■ **Available records**
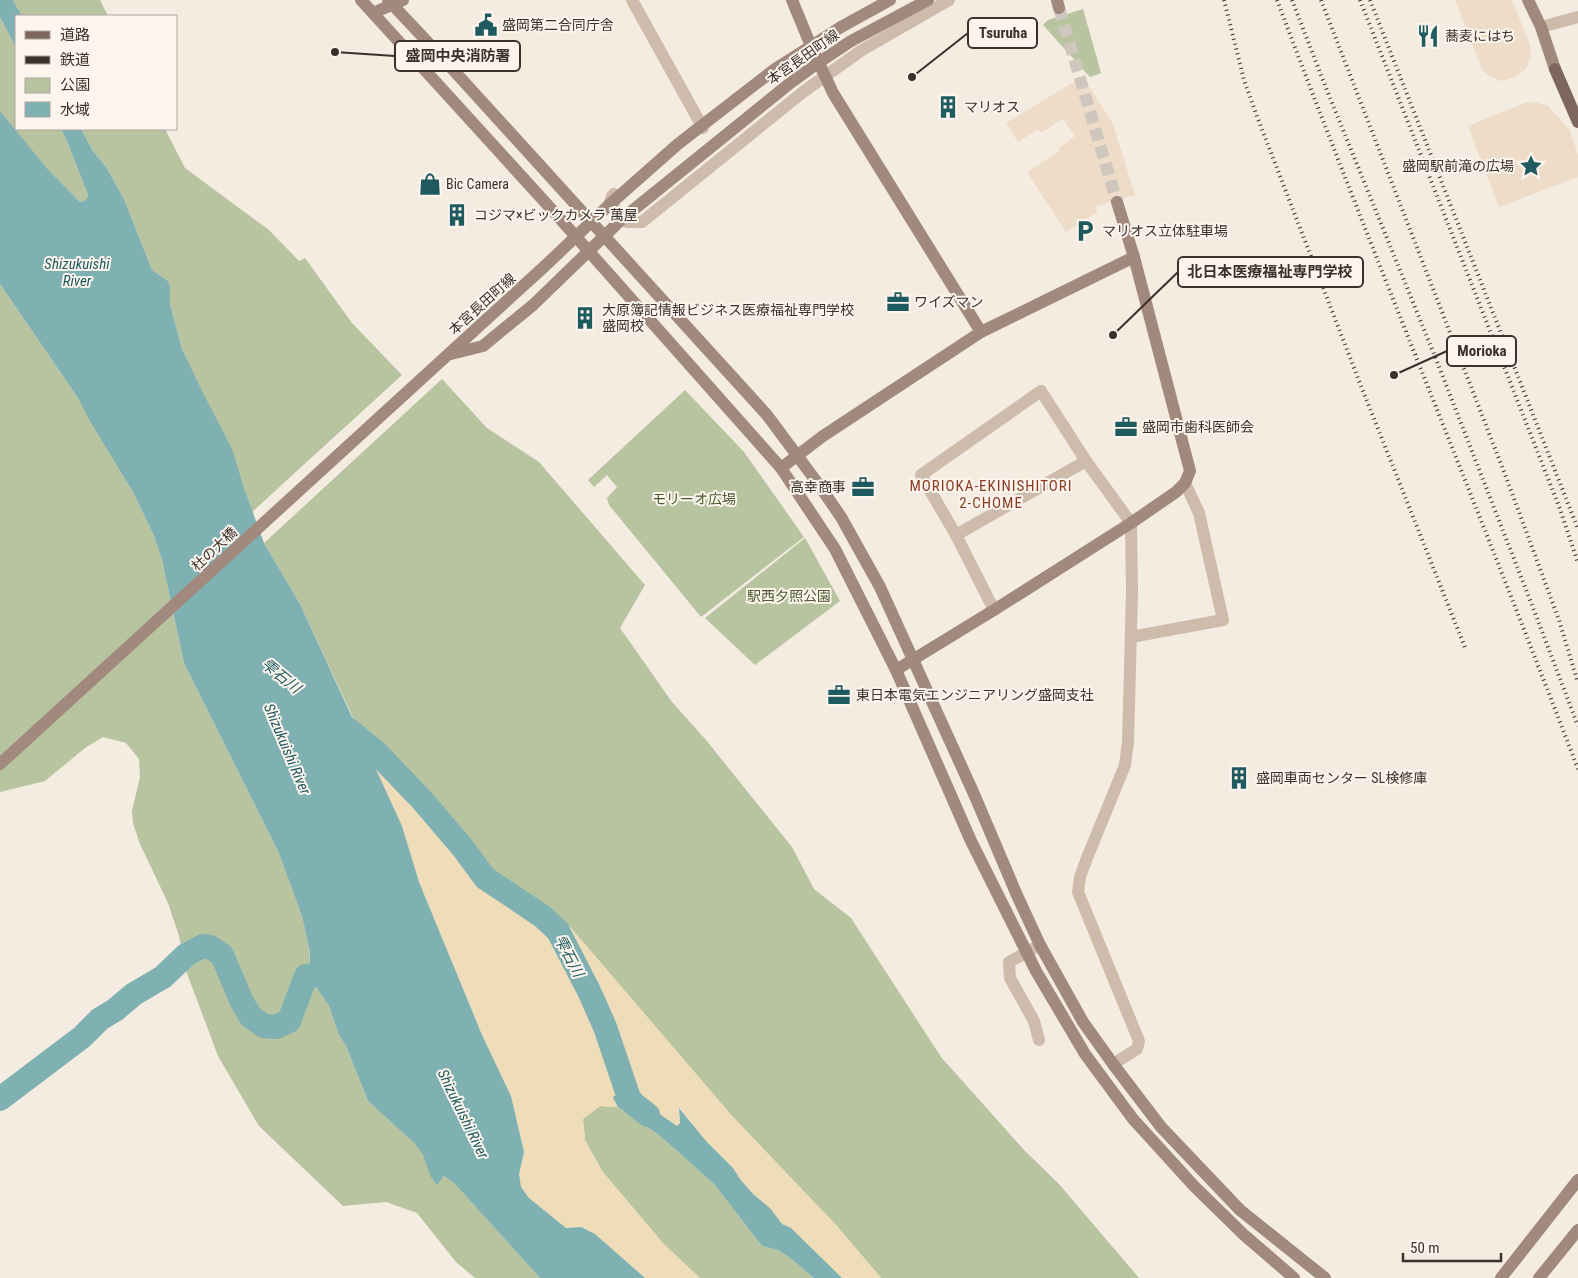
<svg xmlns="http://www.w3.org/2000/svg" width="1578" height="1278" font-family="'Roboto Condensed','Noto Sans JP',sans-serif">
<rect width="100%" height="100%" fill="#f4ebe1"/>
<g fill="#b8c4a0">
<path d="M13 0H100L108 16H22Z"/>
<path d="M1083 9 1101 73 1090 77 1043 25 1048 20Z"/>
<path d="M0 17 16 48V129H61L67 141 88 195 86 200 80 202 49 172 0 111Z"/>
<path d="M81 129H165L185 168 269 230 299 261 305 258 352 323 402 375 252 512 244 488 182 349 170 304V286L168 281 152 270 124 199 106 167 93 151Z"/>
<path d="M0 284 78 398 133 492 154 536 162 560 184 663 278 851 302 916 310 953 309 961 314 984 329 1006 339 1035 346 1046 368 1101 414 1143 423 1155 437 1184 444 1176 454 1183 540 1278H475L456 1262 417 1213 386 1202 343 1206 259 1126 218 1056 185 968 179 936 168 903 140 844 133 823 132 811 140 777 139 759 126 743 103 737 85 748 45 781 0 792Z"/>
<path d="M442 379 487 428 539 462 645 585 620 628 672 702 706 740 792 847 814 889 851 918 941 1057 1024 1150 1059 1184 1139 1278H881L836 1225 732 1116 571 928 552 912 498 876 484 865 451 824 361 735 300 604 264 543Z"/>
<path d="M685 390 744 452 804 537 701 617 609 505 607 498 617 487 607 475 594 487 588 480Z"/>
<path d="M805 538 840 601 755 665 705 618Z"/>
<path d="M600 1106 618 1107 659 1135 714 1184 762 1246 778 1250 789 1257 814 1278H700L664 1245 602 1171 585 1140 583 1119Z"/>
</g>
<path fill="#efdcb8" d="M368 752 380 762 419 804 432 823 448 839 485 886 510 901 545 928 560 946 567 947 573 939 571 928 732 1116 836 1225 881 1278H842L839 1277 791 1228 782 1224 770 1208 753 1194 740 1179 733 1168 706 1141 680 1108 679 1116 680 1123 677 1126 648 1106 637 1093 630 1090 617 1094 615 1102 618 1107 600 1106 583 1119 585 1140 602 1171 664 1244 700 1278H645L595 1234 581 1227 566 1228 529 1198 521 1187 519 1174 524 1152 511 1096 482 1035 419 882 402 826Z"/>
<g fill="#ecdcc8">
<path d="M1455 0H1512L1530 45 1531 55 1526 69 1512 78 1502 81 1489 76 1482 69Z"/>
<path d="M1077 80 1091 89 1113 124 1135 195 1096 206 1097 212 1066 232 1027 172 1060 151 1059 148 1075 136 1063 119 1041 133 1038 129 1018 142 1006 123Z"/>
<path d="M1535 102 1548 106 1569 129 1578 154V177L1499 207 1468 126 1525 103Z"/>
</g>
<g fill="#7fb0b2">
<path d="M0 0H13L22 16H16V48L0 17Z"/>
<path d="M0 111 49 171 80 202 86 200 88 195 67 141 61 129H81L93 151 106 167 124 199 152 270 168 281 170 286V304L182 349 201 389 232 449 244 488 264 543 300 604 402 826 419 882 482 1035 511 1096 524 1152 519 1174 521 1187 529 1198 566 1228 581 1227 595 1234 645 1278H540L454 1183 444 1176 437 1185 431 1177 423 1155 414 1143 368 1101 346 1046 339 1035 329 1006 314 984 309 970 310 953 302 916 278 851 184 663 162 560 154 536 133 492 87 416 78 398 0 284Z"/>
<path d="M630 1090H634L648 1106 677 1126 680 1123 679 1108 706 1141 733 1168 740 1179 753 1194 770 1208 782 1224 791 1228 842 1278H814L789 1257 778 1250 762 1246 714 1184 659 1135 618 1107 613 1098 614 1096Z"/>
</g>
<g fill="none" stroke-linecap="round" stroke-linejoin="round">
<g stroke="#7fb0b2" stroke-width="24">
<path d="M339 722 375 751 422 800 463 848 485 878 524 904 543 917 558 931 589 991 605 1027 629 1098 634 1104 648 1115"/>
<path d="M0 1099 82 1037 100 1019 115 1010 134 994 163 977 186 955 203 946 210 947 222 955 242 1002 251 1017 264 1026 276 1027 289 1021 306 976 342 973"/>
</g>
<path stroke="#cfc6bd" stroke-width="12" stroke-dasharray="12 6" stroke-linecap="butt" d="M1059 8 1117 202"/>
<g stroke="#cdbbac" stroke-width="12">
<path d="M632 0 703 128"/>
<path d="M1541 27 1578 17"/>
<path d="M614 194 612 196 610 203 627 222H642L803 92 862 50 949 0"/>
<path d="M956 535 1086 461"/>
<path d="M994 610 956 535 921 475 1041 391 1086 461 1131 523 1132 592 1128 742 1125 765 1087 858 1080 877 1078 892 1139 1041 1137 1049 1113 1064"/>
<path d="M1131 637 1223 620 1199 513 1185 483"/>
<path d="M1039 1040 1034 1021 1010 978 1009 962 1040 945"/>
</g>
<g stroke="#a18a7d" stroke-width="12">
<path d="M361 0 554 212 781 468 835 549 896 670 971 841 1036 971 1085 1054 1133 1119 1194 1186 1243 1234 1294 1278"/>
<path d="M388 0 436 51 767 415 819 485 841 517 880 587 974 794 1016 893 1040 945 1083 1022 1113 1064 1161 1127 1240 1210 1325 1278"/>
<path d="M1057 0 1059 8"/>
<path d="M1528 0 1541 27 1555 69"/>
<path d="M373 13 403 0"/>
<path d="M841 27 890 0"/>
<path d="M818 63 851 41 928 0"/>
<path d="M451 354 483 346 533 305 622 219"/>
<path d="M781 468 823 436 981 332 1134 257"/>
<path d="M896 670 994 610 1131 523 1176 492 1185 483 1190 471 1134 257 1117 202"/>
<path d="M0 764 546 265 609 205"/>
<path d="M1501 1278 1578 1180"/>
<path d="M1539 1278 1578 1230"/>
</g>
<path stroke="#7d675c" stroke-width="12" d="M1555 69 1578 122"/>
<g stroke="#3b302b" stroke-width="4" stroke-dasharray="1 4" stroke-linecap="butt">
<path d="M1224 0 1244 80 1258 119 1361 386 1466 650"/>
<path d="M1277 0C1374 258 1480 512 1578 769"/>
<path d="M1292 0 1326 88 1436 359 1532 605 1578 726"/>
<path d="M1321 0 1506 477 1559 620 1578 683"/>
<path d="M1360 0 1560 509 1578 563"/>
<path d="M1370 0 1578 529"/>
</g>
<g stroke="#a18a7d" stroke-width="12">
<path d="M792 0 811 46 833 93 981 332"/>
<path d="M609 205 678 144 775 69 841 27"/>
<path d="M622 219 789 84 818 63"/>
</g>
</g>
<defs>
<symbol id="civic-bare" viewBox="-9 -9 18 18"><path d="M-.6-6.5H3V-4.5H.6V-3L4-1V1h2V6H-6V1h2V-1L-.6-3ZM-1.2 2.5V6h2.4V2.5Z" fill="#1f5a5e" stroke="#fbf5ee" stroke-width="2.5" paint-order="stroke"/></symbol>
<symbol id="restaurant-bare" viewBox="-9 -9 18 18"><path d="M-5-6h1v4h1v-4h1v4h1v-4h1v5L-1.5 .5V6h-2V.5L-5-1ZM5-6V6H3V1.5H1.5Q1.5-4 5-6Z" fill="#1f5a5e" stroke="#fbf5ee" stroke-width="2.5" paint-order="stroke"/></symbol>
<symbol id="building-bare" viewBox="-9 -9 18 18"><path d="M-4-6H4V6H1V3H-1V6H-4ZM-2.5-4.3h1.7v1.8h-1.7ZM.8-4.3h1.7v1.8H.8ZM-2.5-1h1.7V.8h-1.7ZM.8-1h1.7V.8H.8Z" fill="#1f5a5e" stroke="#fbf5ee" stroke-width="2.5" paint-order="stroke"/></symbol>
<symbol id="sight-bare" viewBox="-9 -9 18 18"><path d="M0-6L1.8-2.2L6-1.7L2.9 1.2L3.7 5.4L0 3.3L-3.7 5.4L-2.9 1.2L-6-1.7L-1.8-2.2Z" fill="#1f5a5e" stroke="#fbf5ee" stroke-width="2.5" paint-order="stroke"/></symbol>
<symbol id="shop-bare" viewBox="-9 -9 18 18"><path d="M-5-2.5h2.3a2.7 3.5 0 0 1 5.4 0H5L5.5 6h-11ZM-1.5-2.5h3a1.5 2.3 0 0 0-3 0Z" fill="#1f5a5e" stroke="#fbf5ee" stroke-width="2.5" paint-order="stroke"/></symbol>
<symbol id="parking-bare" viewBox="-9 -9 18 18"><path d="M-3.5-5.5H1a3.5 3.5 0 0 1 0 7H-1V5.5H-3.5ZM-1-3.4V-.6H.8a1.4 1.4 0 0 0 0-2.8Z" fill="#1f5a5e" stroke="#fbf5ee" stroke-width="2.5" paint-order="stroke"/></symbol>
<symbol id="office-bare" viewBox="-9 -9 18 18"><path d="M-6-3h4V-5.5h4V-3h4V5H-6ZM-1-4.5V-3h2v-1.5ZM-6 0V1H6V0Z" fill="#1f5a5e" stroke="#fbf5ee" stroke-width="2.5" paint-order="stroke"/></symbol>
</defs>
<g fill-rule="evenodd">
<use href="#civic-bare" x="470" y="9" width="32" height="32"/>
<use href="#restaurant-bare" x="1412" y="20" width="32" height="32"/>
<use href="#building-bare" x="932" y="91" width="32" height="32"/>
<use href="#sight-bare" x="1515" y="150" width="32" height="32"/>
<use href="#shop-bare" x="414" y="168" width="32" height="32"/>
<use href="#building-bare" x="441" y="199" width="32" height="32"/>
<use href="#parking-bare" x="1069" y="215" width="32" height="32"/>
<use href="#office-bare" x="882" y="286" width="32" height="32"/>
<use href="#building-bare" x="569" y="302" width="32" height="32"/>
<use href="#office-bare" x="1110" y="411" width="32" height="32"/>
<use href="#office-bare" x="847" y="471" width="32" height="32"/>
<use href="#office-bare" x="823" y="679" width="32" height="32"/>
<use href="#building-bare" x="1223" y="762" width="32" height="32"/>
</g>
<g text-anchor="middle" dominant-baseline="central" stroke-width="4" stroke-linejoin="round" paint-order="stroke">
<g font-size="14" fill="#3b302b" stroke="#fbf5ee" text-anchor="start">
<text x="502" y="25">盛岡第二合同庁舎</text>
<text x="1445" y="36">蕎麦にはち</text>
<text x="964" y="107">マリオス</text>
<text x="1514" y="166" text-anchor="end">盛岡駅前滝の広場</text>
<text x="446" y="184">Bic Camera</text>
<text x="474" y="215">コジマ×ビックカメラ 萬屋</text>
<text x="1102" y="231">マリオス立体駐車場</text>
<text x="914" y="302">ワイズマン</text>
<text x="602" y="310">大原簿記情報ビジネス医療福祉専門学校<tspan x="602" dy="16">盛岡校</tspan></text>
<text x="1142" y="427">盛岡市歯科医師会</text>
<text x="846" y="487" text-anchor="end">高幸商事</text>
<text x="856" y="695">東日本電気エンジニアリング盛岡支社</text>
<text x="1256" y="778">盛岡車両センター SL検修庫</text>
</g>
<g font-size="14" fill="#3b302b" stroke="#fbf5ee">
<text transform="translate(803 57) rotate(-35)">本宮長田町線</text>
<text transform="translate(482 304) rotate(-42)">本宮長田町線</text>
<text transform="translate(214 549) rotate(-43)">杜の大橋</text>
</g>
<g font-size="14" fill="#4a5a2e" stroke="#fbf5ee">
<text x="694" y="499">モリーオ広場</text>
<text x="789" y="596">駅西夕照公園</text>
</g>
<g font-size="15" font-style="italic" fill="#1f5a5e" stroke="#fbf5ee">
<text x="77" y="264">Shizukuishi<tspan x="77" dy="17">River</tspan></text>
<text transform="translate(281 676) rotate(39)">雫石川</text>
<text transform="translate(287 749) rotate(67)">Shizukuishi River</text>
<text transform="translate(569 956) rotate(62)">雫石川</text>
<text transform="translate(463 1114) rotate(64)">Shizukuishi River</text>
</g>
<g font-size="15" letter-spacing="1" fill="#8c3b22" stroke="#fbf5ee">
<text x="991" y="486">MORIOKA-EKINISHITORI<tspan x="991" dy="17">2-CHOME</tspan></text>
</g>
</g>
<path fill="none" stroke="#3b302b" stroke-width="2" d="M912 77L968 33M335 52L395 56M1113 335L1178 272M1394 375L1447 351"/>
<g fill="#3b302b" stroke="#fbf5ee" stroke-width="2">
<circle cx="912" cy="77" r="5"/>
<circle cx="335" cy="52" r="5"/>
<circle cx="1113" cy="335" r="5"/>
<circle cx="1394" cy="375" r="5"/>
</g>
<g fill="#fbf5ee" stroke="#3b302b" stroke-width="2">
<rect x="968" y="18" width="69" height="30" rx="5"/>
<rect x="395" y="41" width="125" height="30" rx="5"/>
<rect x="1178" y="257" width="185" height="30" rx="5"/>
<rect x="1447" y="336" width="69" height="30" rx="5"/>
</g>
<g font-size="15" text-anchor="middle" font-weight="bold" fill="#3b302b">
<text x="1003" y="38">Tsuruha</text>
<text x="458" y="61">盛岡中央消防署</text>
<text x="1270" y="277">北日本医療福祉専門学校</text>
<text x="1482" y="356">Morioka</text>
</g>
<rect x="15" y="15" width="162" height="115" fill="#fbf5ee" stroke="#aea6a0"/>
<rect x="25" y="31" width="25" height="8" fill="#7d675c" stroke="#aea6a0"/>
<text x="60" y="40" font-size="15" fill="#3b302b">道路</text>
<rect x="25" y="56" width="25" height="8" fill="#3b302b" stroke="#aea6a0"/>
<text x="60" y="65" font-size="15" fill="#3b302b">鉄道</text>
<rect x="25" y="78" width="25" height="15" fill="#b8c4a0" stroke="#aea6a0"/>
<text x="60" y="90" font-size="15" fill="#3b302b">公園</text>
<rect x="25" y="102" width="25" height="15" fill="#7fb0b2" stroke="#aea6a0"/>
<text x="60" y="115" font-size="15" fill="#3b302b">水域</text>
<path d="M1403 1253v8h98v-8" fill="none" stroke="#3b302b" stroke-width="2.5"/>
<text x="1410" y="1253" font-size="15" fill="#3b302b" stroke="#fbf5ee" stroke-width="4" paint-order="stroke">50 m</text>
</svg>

■ **Task to complete**
For each line of the entries that includes "middle", show that line.

■ **Task answer**
<g text-anchor="middle" dominant-baseline="central" stroke-width="4" stroke-linejoin="round" paint-order="stroke">
<g font-size="15" text-anchor="middle" font-weight="bold" fill="#3b302b">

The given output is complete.